The Trump administration takes a different tack, with sentence number one reading “Improve the U.S. trade balance and reduce the trade deficit with the EU.” Instead of aiming to liberalize trade as the Obama White House did, the current one makes its overarching objective to manage trade. That is, to have governments decide in advance how much each economic partner gets to import and export, rather than leave the outcome to the myriad private decisions within the fair and well-regulated transatlantic marketplace.
This is nothing new. Since the beginning, the current administration has wrongly maintained that a) the U.S. bilateral deficit with the EU is unfair and b) that it can be resolved through trade—rather than macroeconomic—policies.
Although that debut is inauspicious, most of what follows should lay a solid groundwork for the talks, even if in parts it is reminiscent of what Mark Twain is reported to have said about Wagner’s music: it’s better than it sounds.
Case in point: while the TTIP letter from the Obama era used the neutral term “seek” to outline its objectives, now USTR isn’t shy about using the word “require” more than once to express its ambitions for the new U.S.-EU talks.
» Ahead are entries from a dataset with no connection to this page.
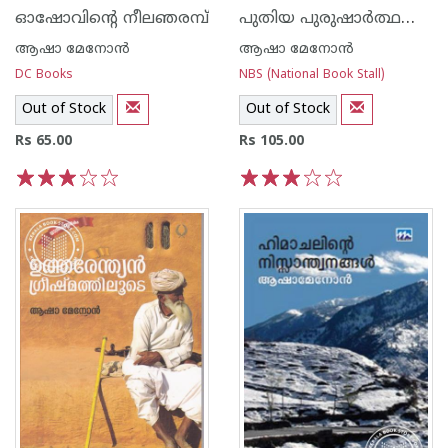
പുതിയ പുരുഷാര്‍ത്ഥങ്ങള്‍
ഓഷോവിന്റെ നീലഞരമ്പ്
ആഷാ മേനോന്‍
ആഷാ മേനോന്‍
DC Books
NBS (National Book Stall)
Out of Stock
Out of Stock
Rs 65.00
Rs 105.00
1
2
3
4
5
1
2
3
4
5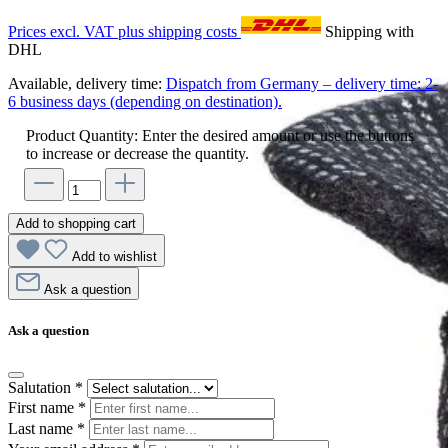
Prices excl. VAT plus shipping costs
Shipping with
DHL
Available, delivery time:
Dispatch from Germany – delivery time: 2-
6 business days (depending on destination).
Product Quantity: Enter the desired amount or use the buttons
to increase or decrease the quantity.
Add to shopping cart
Add to wishlist
Ask a question
Ask a question
Salutation
*
First name
*
Last name
*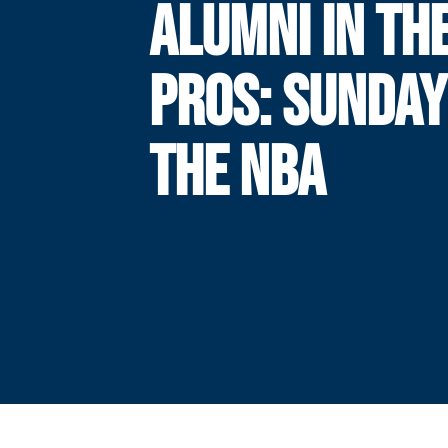
ALUMNI IN TH
PROS: SUNDAY
THE NBA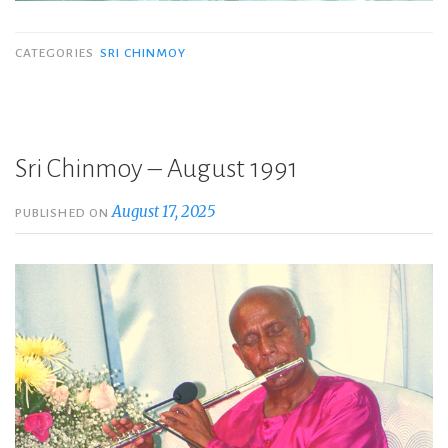
CATEGORIES
SRI CHINMOY
Sri Chinmoy – August 1991
August 17, 2025
PUBLISHED ON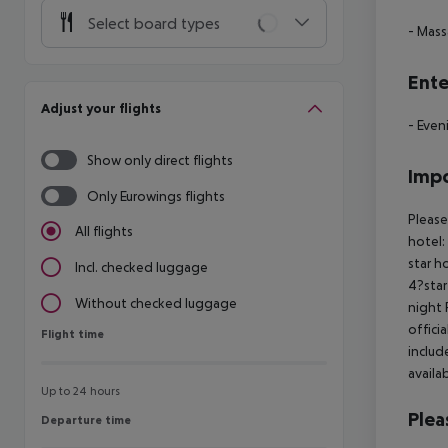
Select board types
- Mas
Ente
Adjust your flights
- Even
Show only direct flights
Impo
Only Eurowings flights
Please
All flights
hotel:
star h
Incl. checked luggage
4?star
Without checked luggage
night 
offici
Flight time
Flight time
includ
availa
Up to 24 hours
Plea
Departure time
Departure time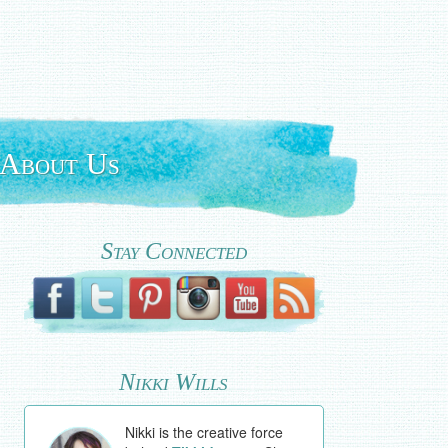
About Us
Stay Connected
Nikki Wills
Nikki is the creative force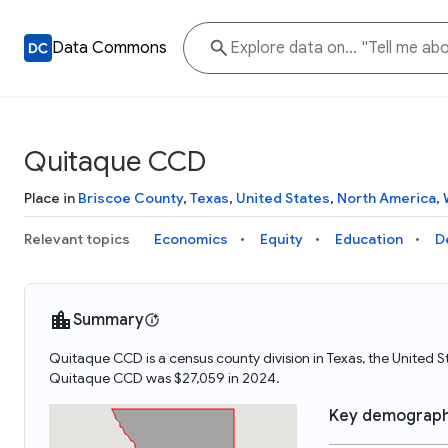
Data Commons
Quitaque CCD
Place in
Briscoe County
,
Texas
,
United States
,
North America
,
Relevant topics
Economics
Equity
Education
D
Summary
Quitaque CCD is a census county division in Texas, the United
Quitaque CCD was $27,059 in 2024.
Key demograph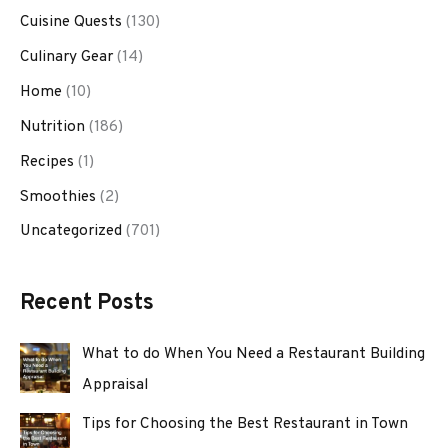
Cuisine Quests
(130)
Culinary Gear
(14)
Home
(10)
Nutrition
(186)
Recipes
(1)
Smoothies
(2)
Uncategorized
(701)
Recent Posts
What to do When You Need a Restaurant Building
Appraisal
Tips for Choosing the Best Restaurant in Town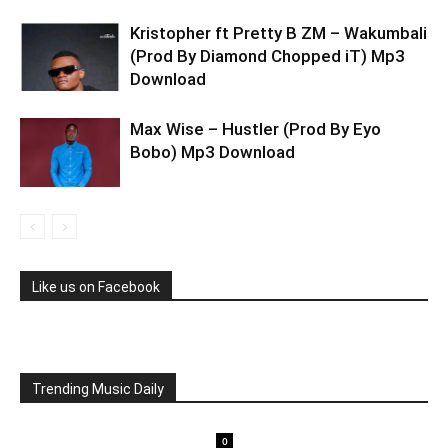
Kristopher ft Pretty B ZM – Wakumbali
(Prod By Diamond Chopped iT) Mp3
Download
Max Wise – Hustler (Prod By Eyo
Bobo) Mp3 Download
Like us on Facebook
Trending Music Daily
0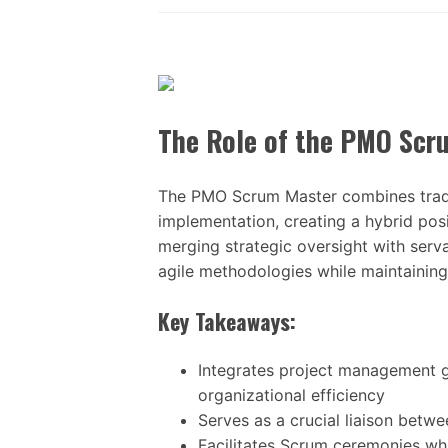
The Role of the PMO Scr
The PMO Scrum Master combines tradi
implementation, creating a hybrid posi
merging strategic oversight with servan
agile methodologies while maintainin
Key Takeaways:
Integrates project management go
organizational efficiency
Serves as a crucial liaison bet
Facilitates Scrum ceremonies wh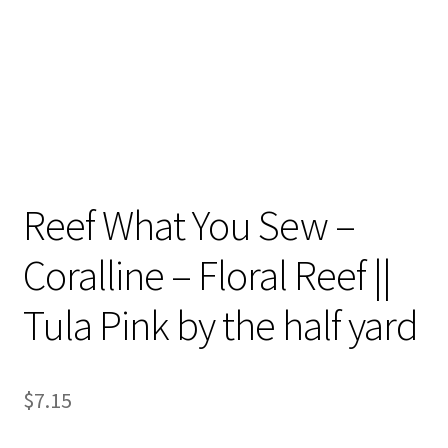
Reef What You Sew –
Coralline – Floral Reef ||
Tula Pink by the half yard
$
7.15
But most of things the U.S. would like to require the EU to do are welcome, like adhering to labor and environmental standards.
Overall, USTR sets out several laudable goals, including reining in subsidies and state-owned enterprises (which would be valuable as precedents vis-à-vis China), facilitating the role of small- and medium-sized enterprises in trade, supporting the free flow of digital trade, and promoting regulatory cooperation. Although it lists agriculture among the topics to be discussed, which the EU so far has rejected, USTR also states that it “may seek to pursue negotiations in stages,” meaning that farm issues could be left until the end.
Perhaps most valuable of all is that, along with the upcoming release of the EU negotiating mandate, the announcement of USTR’s objectives will keep the talks moving forward. That means the U.S. administration is unlikely to include the EU in any national security tariffs it may impose on automobile imports once a Commerce Department report on that issue hits the president’s desk next month. If it did so, that would violate the president’s pledge during his meeting with Juncker that “we will not go against the spirit of this agreement, unless either party terminates the negotiation.” So far, the White House has held to this commitment.